Apa jadinya seorang wanita lebih memilih karir diatas
keluarganya. Tentu saja akan ada seorang suami yang “kehilangan” isteri dan
anak-anak yang kehilangan seorang ibu. Sebuah keluarga akan goyah, karena
ditinggal salah satu tiang layarnya. Lalu bagaimana jika tidak hanya seorang,
melainkan ratusan, ribuan bahkan jutaan wanita? Ya, sebanyak itulah juga
keluarga yang akan hancur.
Arus feminisme memang sedang bertiup kencang di Indonesia.
Ketika seorang wanita digagalkan untuk duduk sebagai presiden, maka kaum
feminis berteriak tentang kesejajaran gender. Dan ketika wanita sudah jadi
pemimpin, teriakan merekapun akan semakin keras. Kesamaan hak perempuan dan laki-laki,
perempuan adalah sama dengan laki-laki semakin lantang diucapkan. Bahkan telah
berani menentang sunnah Rasulullah shallallahu ‘alaihi wasallam yang telah
jelas-jelas beliau lakukan yakni poligami, ini bisa kita lihat dalam mu’tamar
NU ke-31 di Boyolali Solo beberapa waktu yang lalu karena kaum wanita NU dari
kubu Abdurahman wahid yang dipelopori oleh istrinya yakni Ibu Sinta Nuriah,
melakukan aksi boikot terhadap masakan yang telah dipesan oleh panitia bagian
konsumsi mu’tamar tersebut terhadap masakan ayam “WONG SOLO” karena pemiliknya
adalah orang yang melakukan poligami, dan poligami sangat melecehkan kaum
wanita, katanya.
Mereka lupa, bahwa Allah telah menciptakan hambanya
bersama dengan fitrahnya. Masing-masing dengan segala kelebihan dan kekurangannya.

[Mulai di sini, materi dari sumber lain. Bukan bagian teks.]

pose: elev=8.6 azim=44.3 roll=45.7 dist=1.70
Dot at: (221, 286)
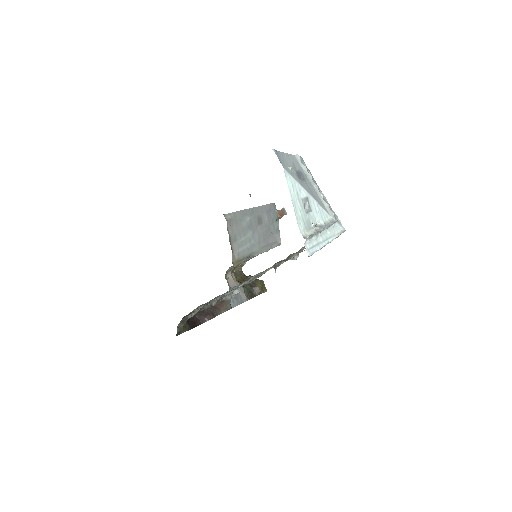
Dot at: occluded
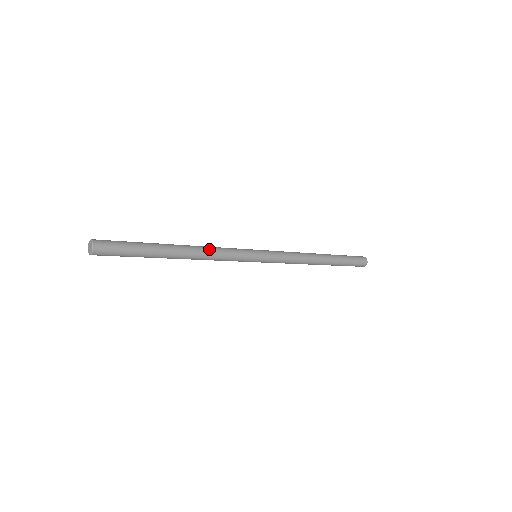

Ketika fitrah itu dilanggar, maka akan terjadi ketidakseimbangan.
Seorang ayah yang berkerja di luar rumah adalah
kewajibannya untuk mencari nafkah menghidupi keluarganya. Sedangkan seorang ibu
yang berkerja di rumah adalah kewajibannya mengatur keluarga dan mendidik anak.

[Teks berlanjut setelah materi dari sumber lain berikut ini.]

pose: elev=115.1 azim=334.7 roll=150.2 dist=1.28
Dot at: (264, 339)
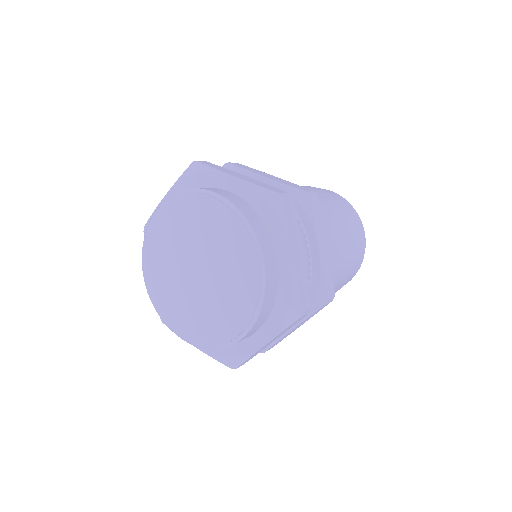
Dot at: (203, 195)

Mengatur rumah, memasak dan mendidik anak di rumah bukanlah suatu yang hina
bagi wanita. Namun justru ibadah yang paling mulia di sisi Allah.
Penganut feminisme ingin menghilangkan perbedaan fitrah
laki-laki dan perempuan, semata-mata hanya merasa bahwa menjadi seperti
laki-laki adalah sesuatu yang hebat. Maka mereka menganjurkan wanita untuk
meninggalkan dapur dan bekerja di luar rumah bersaing merebut karir dengan
laki-laki. Itulah kemenangan yang mereka inginkan.
Padahal kemenangan bagi wanita adalah jika ia berhasil
membina keluarganya menjadi keluarga sakinah. Keluarga ideal yang berjalan di
atas jalan Rabb-nya. Inilah cita-cita
yang hilang dari lubuk kaum hawa sekarang ini.
Bukankah Rasulullah shallallahu ‘alaihi wasallam pernah
bersabda bahwa baik buruknya suatu bangsa dapat dilihat dari kaum wanitanya.
Jika kaum wanitanya baik maka bangsa itu akan baik, sebaliknya jika wanitanya
buruk, maka bangsa itupun akan buruk pula.